La disonestà è un fenomeno oneroso per la società nel suo complesso. No, non mi riferisco a truffe multimilionarie, ma ad atti di ordinaria disonestà – viaggiare sui mezzi pubblici senza biglietto, rubare piccoli oggetti sul posto di lavoro – compiuti da persone che si considerano oneste. Eppure il costo sociale di questa disonestà, che potremmo definire di piccola scala, è incredibilmente alto: in un recente articolo Dan Ariel, economista comportamentale israeliano, ha infatti riportato che il tax gap, ossia la differenza fra quanto l’Internal Revenue Service (IRS) stima che i contribuenti dovrebbero versare alle casse dello Stato americano e quello che effettivamente viene versato, eccede i 300 miliardi di dollari l’anno.

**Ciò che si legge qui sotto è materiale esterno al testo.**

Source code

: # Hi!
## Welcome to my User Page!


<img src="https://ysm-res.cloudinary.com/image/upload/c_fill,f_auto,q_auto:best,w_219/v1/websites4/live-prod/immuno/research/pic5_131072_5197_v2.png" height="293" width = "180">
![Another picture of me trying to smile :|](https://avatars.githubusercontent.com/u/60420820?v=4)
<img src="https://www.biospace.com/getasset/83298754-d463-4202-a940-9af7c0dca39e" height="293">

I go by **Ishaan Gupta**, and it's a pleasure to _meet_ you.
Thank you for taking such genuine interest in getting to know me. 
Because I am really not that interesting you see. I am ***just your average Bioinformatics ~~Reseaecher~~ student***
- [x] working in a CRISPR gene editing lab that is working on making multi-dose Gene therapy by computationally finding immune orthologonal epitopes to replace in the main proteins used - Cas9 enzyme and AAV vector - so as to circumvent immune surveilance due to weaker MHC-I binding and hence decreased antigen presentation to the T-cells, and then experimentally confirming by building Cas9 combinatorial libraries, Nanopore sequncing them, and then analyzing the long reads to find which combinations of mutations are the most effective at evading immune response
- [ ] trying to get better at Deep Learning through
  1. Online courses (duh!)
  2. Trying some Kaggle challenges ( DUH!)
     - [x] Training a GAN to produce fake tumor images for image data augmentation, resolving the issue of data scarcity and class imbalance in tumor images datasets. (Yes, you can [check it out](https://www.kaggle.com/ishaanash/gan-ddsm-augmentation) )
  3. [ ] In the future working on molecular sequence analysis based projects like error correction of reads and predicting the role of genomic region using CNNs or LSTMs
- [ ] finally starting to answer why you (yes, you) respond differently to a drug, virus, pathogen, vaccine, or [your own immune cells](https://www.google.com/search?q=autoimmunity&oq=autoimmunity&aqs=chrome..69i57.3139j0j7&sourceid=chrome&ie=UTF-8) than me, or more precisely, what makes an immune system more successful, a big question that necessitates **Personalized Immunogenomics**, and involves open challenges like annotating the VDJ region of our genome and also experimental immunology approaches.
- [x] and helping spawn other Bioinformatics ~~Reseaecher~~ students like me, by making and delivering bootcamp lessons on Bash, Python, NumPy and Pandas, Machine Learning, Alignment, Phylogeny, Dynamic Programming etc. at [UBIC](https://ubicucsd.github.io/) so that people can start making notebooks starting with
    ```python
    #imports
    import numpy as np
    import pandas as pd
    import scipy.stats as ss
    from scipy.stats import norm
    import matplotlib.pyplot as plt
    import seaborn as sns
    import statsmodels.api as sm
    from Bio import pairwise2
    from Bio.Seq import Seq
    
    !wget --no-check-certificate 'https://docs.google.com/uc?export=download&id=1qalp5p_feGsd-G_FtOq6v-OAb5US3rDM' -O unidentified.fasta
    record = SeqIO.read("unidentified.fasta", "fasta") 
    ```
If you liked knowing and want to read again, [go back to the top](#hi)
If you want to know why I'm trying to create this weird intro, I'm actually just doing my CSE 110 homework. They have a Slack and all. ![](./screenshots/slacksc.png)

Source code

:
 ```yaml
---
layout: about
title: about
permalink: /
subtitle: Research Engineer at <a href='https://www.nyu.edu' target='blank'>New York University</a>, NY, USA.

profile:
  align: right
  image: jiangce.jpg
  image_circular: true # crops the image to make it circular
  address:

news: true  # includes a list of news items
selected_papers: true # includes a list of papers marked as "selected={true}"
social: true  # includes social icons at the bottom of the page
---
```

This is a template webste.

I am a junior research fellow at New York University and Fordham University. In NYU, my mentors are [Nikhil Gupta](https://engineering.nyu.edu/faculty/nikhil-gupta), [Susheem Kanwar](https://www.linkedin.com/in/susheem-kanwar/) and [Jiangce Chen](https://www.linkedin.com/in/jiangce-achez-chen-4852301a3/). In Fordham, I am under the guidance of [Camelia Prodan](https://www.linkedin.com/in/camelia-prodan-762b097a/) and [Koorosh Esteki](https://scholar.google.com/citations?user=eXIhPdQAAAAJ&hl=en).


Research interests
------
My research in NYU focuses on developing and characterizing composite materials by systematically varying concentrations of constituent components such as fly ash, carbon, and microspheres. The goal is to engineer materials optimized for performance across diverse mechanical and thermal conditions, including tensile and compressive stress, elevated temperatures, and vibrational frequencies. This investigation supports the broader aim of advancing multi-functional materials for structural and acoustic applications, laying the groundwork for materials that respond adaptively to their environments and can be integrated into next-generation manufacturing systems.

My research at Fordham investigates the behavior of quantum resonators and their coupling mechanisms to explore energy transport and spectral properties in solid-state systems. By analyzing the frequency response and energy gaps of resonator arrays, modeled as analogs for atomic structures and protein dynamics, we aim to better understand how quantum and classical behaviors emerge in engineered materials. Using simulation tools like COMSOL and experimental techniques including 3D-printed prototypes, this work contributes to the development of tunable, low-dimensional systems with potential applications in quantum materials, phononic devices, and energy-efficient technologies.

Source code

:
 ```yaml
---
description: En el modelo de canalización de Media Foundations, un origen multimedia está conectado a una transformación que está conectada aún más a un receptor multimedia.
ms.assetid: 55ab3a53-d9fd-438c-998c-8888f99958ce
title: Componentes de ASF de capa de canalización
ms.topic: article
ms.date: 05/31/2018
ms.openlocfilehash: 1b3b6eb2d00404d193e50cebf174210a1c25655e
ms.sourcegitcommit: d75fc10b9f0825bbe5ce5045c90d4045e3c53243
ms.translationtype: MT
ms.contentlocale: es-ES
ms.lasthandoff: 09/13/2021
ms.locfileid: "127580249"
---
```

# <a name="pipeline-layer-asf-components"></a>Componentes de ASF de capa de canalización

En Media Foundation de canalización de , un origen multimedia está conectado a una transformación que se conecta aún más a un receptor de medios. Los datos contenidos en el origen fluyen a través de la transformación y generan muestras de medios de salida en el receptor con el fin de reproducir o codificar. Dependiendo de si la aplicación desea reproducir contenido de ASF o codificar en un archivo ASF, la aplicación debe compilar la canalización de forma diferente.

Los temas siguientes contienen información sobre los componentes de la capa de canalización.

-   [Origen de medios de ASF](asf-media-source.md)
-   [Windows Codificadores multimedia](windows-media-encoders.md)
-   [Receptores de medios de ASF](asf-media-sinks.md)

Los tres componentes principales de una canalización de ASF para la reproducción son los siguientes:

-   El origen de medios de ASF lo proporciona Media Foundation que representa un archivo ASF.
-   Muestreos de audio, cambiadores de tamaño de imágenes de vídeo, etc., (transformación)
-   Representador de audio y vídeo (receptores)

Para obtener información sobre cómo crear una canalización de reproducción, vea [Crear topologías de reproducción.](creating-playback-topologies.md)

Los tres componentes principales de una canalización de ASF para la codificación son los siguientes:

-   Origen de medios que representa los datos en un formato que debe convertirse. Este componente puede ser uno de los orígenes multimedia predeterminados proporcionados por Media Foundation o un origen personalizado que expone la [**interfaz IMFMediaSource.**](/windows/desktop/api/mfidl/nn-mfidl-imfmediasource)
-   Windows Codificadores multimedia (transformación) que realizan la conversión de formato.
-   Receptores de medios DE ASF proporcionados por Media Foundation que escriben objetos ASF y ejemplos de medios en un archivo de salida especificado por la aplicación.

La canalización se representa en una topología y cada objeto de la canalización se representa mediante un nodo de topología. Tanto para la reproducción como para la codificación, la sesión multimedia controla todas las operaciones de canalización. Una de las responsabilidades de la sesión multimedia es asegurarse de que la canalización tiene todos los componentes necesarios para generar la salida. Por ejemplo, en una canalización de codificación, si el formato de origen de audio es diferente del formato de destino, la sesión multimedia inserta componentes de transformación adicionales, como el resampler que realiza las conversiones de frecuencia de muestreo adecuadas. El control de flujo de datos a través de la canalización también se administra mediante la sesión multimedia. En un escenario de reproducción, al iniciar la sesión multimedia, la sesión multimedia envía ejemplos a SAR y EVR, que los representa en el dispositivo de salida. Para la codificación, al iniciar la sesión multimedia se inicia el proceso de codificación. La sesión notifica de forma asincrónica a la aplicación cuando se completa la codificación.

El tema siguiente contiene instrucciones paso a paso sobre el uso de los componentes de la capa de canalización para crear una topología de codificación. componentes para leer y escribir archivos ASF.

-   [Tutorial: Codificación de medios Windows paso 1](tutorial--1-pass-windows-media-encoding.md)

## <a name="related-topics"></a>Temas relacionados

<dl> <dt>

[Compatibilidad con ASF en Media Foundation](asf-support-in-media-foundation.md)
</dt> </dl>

Non solo, come sottolineato dal premio Nobel Kenneth Arrow, una disonestà diffusa va a detrimento degli scambi economici, dal momento che ogni transazione commerciale implica un’intrinseca fiducia nella controparte.
Numerosi studi in economia e psicologia hanno dimostrato come esista una maggiore propensione a commettere atti disonesti da parte degli uomini rispetto che da parte delle donne: diverse ricerche hanno infatti rivelato come siano soprattutto i primi a viaggiare sui mezzi pubblici senza biglietto, come le donne siano più propense a restituire un resto sbagliato e come in generale non agiscano in modo disonesto per il costo morale che ciò implicherebbe.
Partendo da queste assunzioni Daniel Houser, direttore dell’ Interdisciplinary Center for Economic Science (ICES), nel suo “On the Origins of Dishonesty: From Parents to Children” ha studiato se la propensione ad agire in modo disonesto debba essere imputata a ciò che in giovane età si impara dai propri genitori. In particolare il suo studio si propone di indagare se la presenza di un figlio/a inibisca l’inclinazione di un genitore a comportarsi in modo disonesto, e se ciò cambi a seconda che il figlio sia di sesso maschile e femminile.